While some in the Ventura faction of the Reform Party have been hostile to Buchanan's bid, even John Gargan, who won the party's chairmanship with Ventura's backing, differed with the Minnesota governor. "Buchanan's position on all the 'America First' concepts certainly fit in nicely with Reform concepts," Gargan said. "We are for a balanced budget, keeping jobs in America, tightening up on immigration, elimination of the influence of lobbyists and special interests."

Ventura, who has suggested he might run for president in 2004, has expressed the most adamant opposition to Buchanan competing for the political leadership of the Reform Party. Ventura is promoting real estate billionaire Donald Trump to run for the party's nomination against Buchanan. Unlike politicians like Buchanan who espouse a broad range of rightist views, Ventura has taken diverse stands — from supporting a woman's right to choose abortion and legalization of prostitution and drugs — traditionally not positions of the political right — to cutting state-subsidized day care and replacing income tax with a national sales tax. But while Ventura's demagogy is designed to draw support from a wide range of voters with contradictory political views and conflicting class interests, the thrust of his victory in Minnesota and the course of his administration has aided the employers' offensive against working people and given a boost to rightist forces.

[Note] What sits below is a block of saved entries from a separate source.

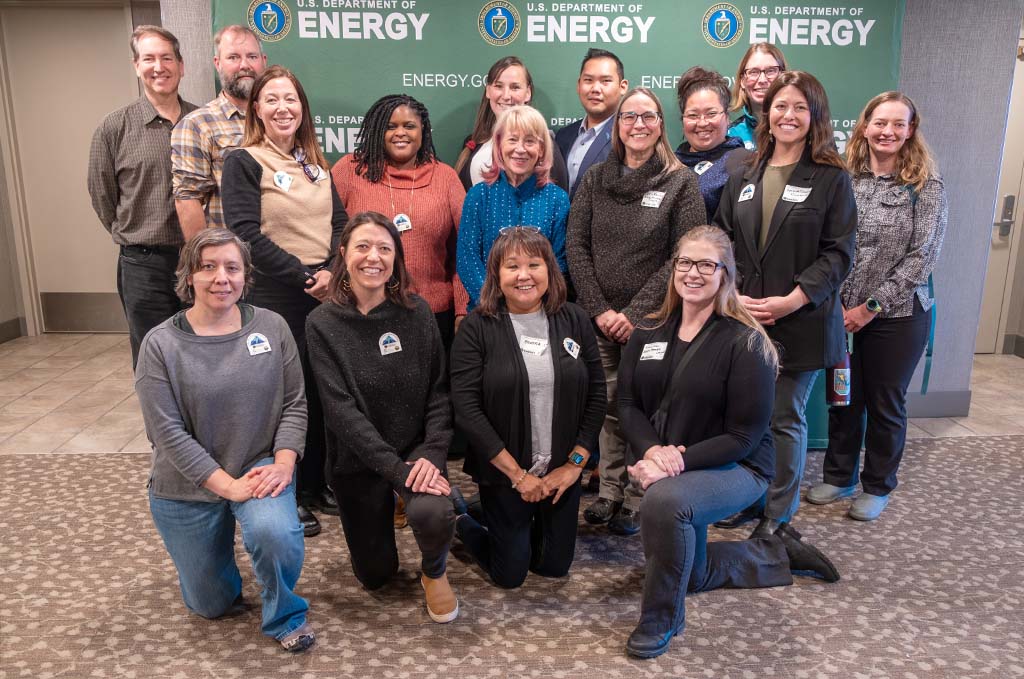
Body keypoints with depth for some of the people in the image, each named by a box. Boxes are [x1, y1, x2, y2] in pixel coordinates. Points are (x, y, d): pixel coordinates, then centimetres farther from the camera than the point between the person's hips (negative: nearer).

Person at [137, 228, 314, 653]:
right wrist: (228, 486, -20)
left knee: (274, 532, -33)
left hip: (260, 468, 0)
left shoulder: (271, 327, -6)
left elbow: (294, 404, -2)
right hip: (188, 488, 0)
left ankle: (285, 616, -1)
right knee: (212, 605, 13)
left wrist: (283, 464, -17)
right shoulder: (161, 344, -12)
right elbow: (168, 433, -15)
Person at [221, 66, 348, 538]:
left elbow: (339, 221, 9)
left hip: (328, 292, 6)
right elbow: (246, 233, -13)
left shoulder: (315, 162, 14)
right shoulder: (243, 162, -4)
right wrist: (304, 277, -15)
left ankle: (318, 484, 28)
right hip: (276, 298, -5)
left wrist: (332, 272, -8)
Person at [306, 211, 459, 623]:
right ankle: (380, 515, 43)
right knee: (376, 575, 10)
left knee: (431, 515, -32)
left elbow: (440, 389, -4)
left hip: (417, 450, 0)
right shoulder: (323, 324, -9)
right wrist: (395, 469, -23)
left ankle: (434, 571, 5)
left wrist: (432, 454, -19)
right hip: (357, 460, 0)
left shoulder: (416, 313, -4)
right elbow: (341, 409, -16)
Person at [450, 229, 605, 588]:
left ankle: (531, 528, 45)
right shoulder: (477, 327, -12)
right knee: (510, 574, 10)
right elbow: (466, 408, -16)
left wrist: (575, 463, -7)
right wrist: (517, 474, -16)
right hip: (503, 474, -3)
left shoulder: (574, 320, -2)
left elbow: (596, 394, 0)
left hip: (563, 473, 3)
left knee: (555, 566, 15)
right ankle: (462, 524, 36)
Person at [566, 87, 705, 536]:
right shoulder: (595, 179, 8)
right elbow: (576, 246, 3)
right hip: (600, 319, 3)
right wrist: (599, 309, -6)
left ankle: (635, 501, 14)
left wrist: (636, 312, -13)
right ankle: (610, 492, 21)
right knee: (609, 407, 7)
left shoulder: (681, 182, -1)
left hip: (652, 320, -3)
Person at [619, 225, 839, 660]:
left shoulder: (745, 342, -17)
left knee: (664, 500, -38)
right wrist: (652, 451, -24)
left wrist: (681, 461, -30)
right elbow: (628, 403, -4)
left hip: (736, 467, -6)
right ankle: (778, 553, 42)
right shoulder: (649, 332, -1)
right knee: (689, 572, 18)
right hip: (664, 469, 7)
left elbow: (743, 436, -18)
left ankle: (661, 618, -13)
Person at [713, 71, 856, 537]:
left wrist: (791, 300, -17)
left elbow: (838, 253, -7)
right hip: (741, 318, 4)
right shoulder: (744, 178, 11)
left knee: (786, 419, 5)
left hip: (801, 321, -3)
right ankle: (746, 501, 28)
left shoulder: (832, 179, -1)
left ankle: (778, 516, 21)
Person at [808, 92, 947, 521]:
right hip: (841, 313, 2)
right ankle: (839, 477, 30)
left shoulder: (925, 187, -3)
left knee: (885, 404, 9)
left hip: (897, 315, -2)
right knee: (843, 397, 12)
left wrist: (872, 306, -13)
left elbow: (922, 257, -8)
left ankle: (877, 486, 27)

For his part, Buchanan has avoided antagonistic remarks about Ventura, calling him a "very impressive man." Buchanan dismissed Trump saying, "We're becoming a plutocracy…and he's got billions of dollars."

In line with his demagogy painting him as the defender of workers and the "little man," Buchanan's supporters have floated the possibility of Teamsters union president James Hoffa as his running mate. "Hoffa has not said no in advance," columnist Robert Novak reported in the September 16 Chicago Sun-Times.

Much of the commentary by liberal, conservative, and leftist critics of Buchanan has dismissed him as an inconsequential fringe element. Charles Lane of the liberal New Republic predicted that "his flameout should be quick and comical." Sam Tanenhaus wrote in the September 20 Wall Street Journal, "This election may not be Mr. Buchanan's last. But it may well be the last in which anyone pays him much attention. Mr. Buchanan has it backward. He has not rejected the Republican Party. It has rejected him."

The sarcasm is misplaced. The incipient fascist politician is not out to win bourgeois popularity polls, and there is no reason to think he will simply fade away. He aims to attract cadres to a reactionary popular movement that will continue to be fueled by the capitalist social crisis itself. Patrick Buchanan and his thuggish Buchanan Brigades are a deadly enemy of the working class and farmers, and will have to be defeated in struggle by the labor movement and its allies.